Practicing renunciation and Ethiopian serenity

Above all, work on site in general demands to be flexible and to adapt to the local realities. If for example, even so the rainy season has already finished, heavy rains occur and you are stuck again in the mud despite your four-wheel drive. If you, as an ambitious volunteer, are eager to get started, want to drive into the village to do good deeds! But Mother Nature in Africa thwarts our plans time and again and so one time we were stuck in our accommodation for two days in a row.

Then you have to practice Ethiopian serenity, get creative and spend the time with improvised sewing classes for the local nurses. Or with archiving patient files, tidying the pharmacy or training ultrasound examinations, if not, like one time, the generator breaks down and there is no electricity available to operate the device. In that case two employees had to drive about 190 kilometers to the next city Jinka to buy new batteries for the generator. Only to determine after their return that the real problem was caused by a defective starter. Hakuna Matata - take everything as it comes and make the best of it.

Gemeinsam mit dem lokalen Team behandelte das Einsatzteam von humedica Kranke und Verletzte Mitglieder des Kara-Stamms.

Together with the local team the medical intervention team of humedica treats ill and injured members of the Kara tribe. Photo: humedica

We also learned to practice renunciation during our intervention at the Kara. No running water was available. The water for the shower, for washing and drinking came from the river Omo and had to be treated with a traditional root and the drinking water system „Paul“ in order to become drinkable. We ate with your hands, we washed our clothes once a week and electricity depended on the already mentioned generator, which was everything but reliable.

The Kara intervention has it´s own very special challenges.

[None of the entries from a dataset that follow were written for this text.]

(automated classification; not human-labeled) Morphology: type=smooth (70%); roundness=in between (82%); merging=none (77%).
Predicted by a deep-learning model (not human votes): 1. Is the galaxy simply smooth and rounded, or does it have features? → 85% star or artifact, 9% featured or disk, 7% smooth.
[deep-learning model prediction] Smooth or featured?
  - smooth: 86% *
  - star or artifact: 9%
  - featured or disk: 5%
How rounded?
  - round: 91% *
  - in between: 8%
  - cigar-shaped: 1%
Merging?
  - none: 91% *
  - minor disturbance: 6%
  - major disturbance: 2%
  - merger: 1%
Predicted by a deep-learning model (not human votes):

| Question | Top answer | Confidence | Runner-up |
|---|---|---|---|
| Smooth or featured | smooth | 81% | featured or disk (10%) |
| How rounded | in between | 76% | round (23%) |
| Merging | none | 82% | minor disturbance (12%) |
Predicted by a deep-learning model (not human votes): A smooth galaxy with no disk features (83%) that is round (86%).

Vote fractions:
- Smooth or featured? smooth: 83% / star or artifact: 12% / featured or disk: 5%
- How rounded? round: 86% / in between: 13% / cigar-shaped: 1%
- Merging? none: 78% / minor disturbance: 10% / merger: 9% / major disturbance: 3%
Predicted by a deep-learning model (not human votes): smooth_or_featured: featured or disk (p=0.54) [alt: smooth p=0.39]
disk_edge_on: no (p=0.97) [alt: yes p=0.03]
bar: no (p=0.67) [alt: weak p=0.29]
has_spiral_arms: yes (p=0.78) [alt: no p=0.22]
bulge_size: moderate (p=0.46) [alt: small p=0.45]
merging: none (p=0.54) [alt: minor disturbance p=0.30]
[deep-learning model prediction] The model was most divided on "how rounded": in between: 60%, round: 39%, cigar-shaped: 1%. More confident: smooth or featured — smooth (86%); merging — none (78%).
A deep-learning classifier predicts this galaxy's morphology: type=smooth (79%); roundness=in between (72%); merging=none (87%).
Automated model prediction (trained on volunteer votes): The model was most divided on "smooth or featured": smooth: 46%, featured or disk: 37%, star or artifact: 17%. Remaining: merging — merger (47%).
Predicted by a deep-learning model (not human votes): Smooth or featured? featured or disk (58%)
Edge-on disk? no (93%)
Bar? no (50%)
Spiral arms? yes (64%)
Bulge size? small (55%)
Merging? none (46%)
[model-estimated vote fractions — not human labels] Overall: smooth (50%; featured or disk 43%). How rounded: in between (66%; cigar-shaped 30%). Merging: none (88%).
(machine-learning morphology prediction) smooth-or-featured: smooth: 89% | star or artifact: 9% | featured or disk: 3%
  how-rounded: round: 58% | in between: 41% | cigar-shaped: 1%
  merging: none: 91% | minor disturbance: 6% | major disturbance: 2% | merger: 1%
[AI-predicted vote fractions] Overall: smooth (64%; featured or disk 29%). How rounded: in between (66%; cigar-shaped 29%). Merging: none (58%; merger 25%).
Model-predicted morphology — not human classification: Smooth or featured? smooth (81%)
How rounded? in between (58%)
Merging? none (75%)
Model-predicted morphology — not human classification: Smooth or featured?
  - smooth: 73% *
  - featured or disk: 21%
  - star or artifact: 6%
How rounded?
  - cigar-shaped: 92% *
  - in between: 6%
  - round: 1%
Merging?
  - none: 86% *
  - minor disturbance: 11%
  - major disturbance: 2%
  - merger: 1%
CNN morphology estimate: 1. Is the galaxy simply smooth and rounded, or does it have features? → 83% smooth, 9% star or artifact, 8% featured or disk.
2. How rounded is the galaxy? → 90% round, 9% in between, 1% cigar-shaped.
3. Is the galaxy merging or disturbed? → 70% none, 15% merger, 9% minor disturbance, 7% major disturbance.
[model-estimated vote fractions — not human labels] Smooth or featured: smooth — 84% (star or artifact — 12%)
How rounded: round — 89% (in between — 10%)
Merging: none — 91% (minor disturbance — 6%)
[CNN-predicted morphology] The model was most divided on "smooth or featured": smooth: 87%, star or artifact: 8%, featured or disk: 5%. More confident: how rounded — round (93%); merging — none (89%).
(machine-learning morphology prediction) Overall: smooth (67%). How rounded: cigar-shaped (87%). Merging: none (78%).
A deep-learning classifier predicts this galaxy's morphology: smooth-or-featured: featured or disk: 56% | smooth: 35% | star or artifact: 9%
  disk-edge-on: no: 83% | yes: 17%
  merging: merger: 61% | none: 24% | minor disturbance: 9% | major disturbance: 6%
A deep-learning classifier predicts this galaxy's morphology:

If you allow for it, in these two weeks you can learn to see beyond the rose-colored glasses, you are wearing in the beginning due to your elation and excitement. Then you suddenly see a world filled with tribal feuds, worries about the next harvests and cultural tensions. You live through storms and heavy rains, which put you on the mercy of nature and God´s will. And you experience a deep helplessness, when you are not able to save a little girl in a coma, even if you tried everything – the daughter of people, you have grown so fond of in only so few days.

The Kara intervention is so much more than just a normal short-term appointment. It makes heavy demands on you, it requires a lot, sometimes it makes you doubt. But it also gives a lot back and expands, perhaps even changes, your own horizon.